> Task objective: Render the lines below as a JSON list of strings, one string per line, skipping blank lines. Leave the pictures out.

Records from a collection:
____________________
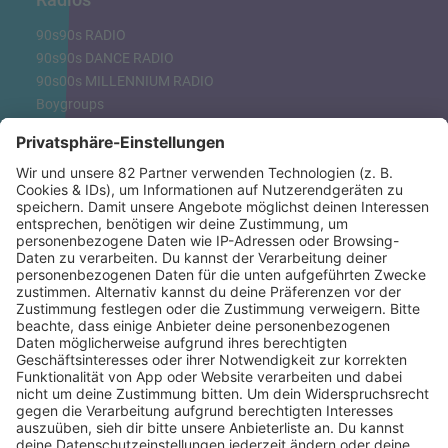
90s90s RADIO
90s90s DANCE RADIO
90s00s MILLENNIUM RADIO
Boygroups
Britpop
Clubhits
Dinnerparty
Eurodance
Grunge
Hiphop & Rap
Hiphop deutsch
House
Ibiza
Loveparade
Lovesongs
Mayday
Rave
Reggae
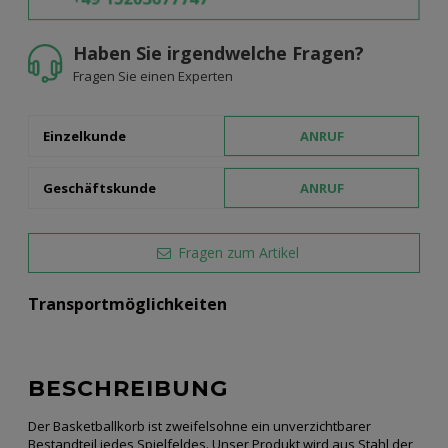
Haben Sie irgendwelche Fragen?
Fragen Sie einen Experten
Einzelkunde
ANRUF
Geschäftskunde
ANRUF
Fragen zum Artikel
Transportmöglichkeiten
BESCHREIBUNG
Der Basketballkorb ist zweifelsohne ein unverzichtbarer
Bestandteil jedes Spielfeldes. Unser Produkt wird aus Stahl der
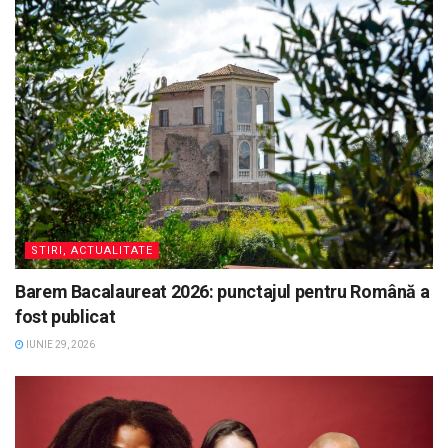
STIRI, ACTUALITATE
Barem Bacalaureat 2026: punctajul pentru Română a
fost publicat
IUNIE 29, 2026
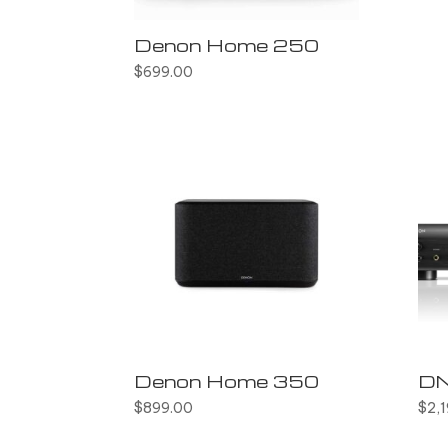
Denon Home 250
$
699.00
Denon Home 350
D
$
899.00
$
2,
____________________
> Output of the task:
[
  "90s90s RADIO",
  "90s90s DANCE RADIO",
  "90s00s MILLENNIUM RADIO",
  "Boygroups",
  "Britpop",
  "Clubhits",
  "Dinnerparty",
  "Eurodance",
  "Grunge",
  "Hiphop & Rap",
  "Hiphop deutsch",
  "House",
  "Ibiza",
  "Loveparade",
  "Lovesongs",
  "Mayday",
  "Rave",
  "Reggae",
  "Haben Sie irgendwelche Fragen?",
  "Fragen Sie einen Experten",
  "Einzelkunde",
  "ANRUF",
  "Geschäftskunde",
  "ANRUF",
  "Fragen zum Artikel",
  "Transportmöglichkeiten",
  "BESCHREIBUNG",
  "Der Basketballkorb ist zweifelsohne ein unverzichtbarer",
  "Bestandteil jedes Spielfeldes. Unser Produkt wird aus Stahl der",
  "STIRI, ACTUALITATE",
  "Barem Bacalaureat 2026: punctajul pentru Română a",
  "fost publicat",
  "IUNIE 29, 2026",
  "Denon Home 250",
  "$",
  "699.00",
  "Denon Home 350",
  "D",
  "$",
  "899.00",
  "$",
  "2,"
]